March 29, 2019
After disembarking our home for the past 7 days, we checked into a hotel in the historic city centre and headed out to explore more of beautiful Vienna. We started at the art history museum (Kunsthistorishes museum Wien) in the Maria Theresa plaza. Within the building holds Hapsburg Imperial art from 18th century Central European artists, Rubin, Rembrandt, Bosch and Brummel in addition to Hapsburg family portraits and commissioned pieces for the royal family. The interior of the museum is as beautiful as the pieces that fill it. Painting aficionados will not be disappointed in what this museum has to offer. The museum also offers a coin and sculpture collection.
After departing the museum quarter, we headed back towards the Hapsburg Imperial Palace to the treasury building. Home of the royal treasures of the Hapsburg era the collection was most impressive and is filled with acquisitions of one of the most influential royal families in Europe.
Our mode of transportation for the day was the Hop on/Hop off bus which included a ride around the city to see more of the sites. We opted to get off at the Danube canal to visit the jewish quarter. Before reaching the jewish section, we enjoyed the Doner wraps (Turkish falafel sandwiches in wraps instead of pitas) from a local food truck. Tasty and delicious it was a nice break from the Austrian cuisine we had been enjoying all week. The Juedisches Viertel is the historical location of the original synagogue that was blown up by the Germans during WWII. Since it was Friday, and the Sabbath, the site closed early, so we were unable to visit the ruins. Definitely on the todo list, if we return to Vienna.

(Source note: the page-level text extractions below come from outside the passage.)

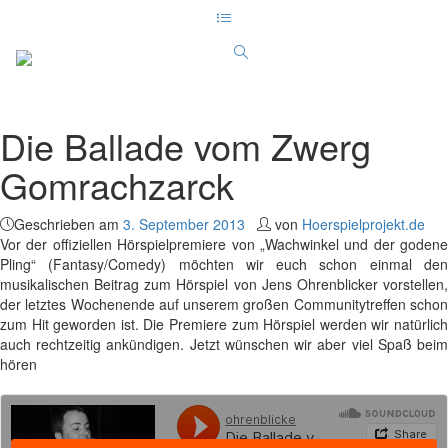
Die Ballade vom Zwerg
Gomrachzarck
Geschrieben am
3. September 2013
von
Hoerspielprojekt.de
Vor der offiziellen Hörspielpremiere von „Wachwinkel und der godene
Pling“ (Fantasy/Comedy) möchten wir euch schon einmal den
musikalischen Beitrag zum Hörspiel von Jens Ohrenblicker vorstellen,
der letztes Wochenende auf unserem großen Communitytreffen schon
zum Hit geworden ist. Die Premiere zum Hörspiel werden wir natürlich
auch rechtzeitig ankündigen. Jetzt wünschen wir aber viel Spaß beim
hören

Walking the olde city of Vienna, is like the gift that keeps on giving. Every turn we found more exquisite buildings and courtyards than the last. Our explorations led us to Mozarthaus the home to Amadeus Mozart during his prime composer years in Vienna as the court composer. Seeing how he lived and his story, makes you realize how celebrity back then is nothing compared to today. He died poor and ashamed at the young age of 35.
As we were headed back to our hotel for a rest before our last evening in Europe, we got a wild hair and opted to grab last minute tickets at the State Opera house to see Simon Boccanegra as performed by Placido Domingo. We did not have opera clothing, but was assured by our ticket handler, that our jeans and sweaters were efficient attire for the evening. Boy were we wrong! Entering the Opera building, the interior was not just amazing and beautiful but decorated with riches it was one of the most opulent interiors we have ever seen. The lobby’s were filled with guests dressed in ball gowns and tuxedos and then us in our street clothes. The Viennese opera experience was unlike any other theatre performance I have experienced. I did not have visiting the opera on my bucket list, but knowing what I know now, it would be added. Note to self, pack formal wear.
We ended the evening at the well known Viennese cafe Gerstner. It was highly recommended to us by some fellow passengers onboard our cruise. We night capped our evening with Austrian sparkling Rose wine, small plate local dishes and Sacher torte mit schlage, of course. Sacher torte is a signature dessert created by the Sacher Hotel in Vienna. It is also offered at the original Sacher bakery and can be found everywhere.
Final notes on Vienna – the old city is very crowded with tourists, almost over tourism. We purchased the Vienna pass which included the Hop on bus and offered great value for all the top locations we visited in Vienna, with a fast pass entrance. The hop on yellow line is busier than the red line but both visit many of the same stops. If starting or ending a river cruise in Vienna, I recommend at least 2 additional nights to see all this beautiful city has to offer. If not, then Vienna will definitely be on the must visit list again. Lastly, all public bathrooms in Vienna have a fee of .50 euro, even cafe’s. Change is a must when exploring. Vienna coffee houses are everywhere. Cafe Central near the Hop on red line stop 1, and Schwartzenberg Cafe on the Kartner Strauss are 2 of the best.